PROBLEM REQUIREMENTS: Leaving out all images, return the entries below exactly.

RECORDED INFORMATION section start

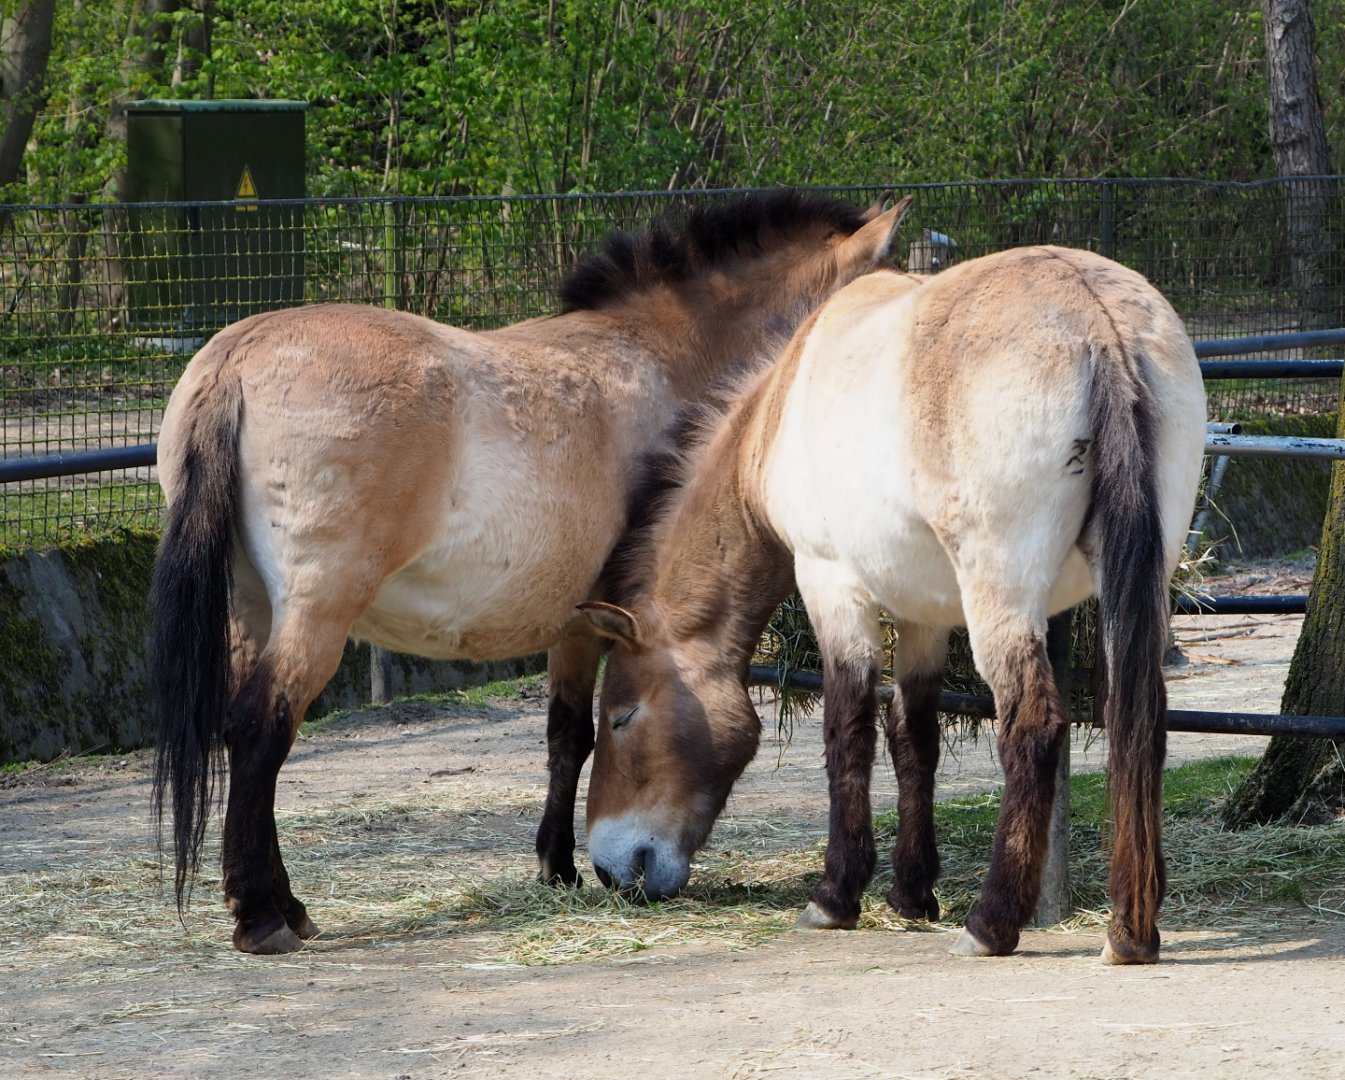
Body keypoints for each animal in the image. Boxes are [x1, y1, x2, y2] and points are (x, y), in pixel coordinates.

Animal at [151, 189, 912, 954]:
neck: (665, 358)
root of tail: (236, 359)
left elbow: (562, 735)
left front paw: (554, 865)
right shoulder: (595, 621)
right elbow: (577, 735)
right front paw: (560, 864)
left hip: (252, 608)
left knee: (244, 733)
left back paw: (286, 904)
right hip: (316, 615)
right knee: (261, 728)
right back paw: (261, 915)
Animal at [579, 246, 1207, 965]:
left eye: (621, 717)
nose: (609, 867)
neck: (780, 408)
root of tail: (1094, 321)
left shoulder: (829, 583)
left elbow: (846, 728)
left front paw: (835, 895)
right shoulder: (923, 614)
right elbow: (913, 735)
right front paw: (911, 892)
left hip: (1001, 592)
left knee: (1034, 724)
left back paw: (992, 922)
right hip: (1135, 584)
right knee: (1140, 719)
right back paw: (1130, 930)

RECORDED INFORMATION section end

EXERCISE RESULT:
Body keypoints for each animal in the image. Boxes are [x1, y1, x2, y2] and points are (x, y), in pixel coordinates.

Animal at [151, 189, 912, 954]:
neck: (665, 358)
root of tail: (236, 359)
left elbow: (562, 735)
left front paw: (554, 865)
right shoulder: (595, 621)
right elbow: (577, 735)
right front paw: (560, 864)
left hip: (252, 608)
left knee: (244, 733)
left back paw: (286, 904)
right hip: (316, 615)
right knee: (261, 728)
right back paw: (261, 915)
Animal at [579, 246, 1207, 965]:
left eye: (621, 717)
nose: (609, 867)
neck: (780, 408)
root of tail: (1094, 321)
left shoulder: (829, 583)
left elbow: (846, 728)
left front paw: (835, 895)
right shoulder: (923, 614)
right elbow: (913, 735)
right front paw: (911, 892)
left hip: (1001, 592)
left knee: (1034, 724)
left back paw: (992, 922)
right hip: (1135, 584)
right knee: (1140, 719)
right back paw: (1130, 930)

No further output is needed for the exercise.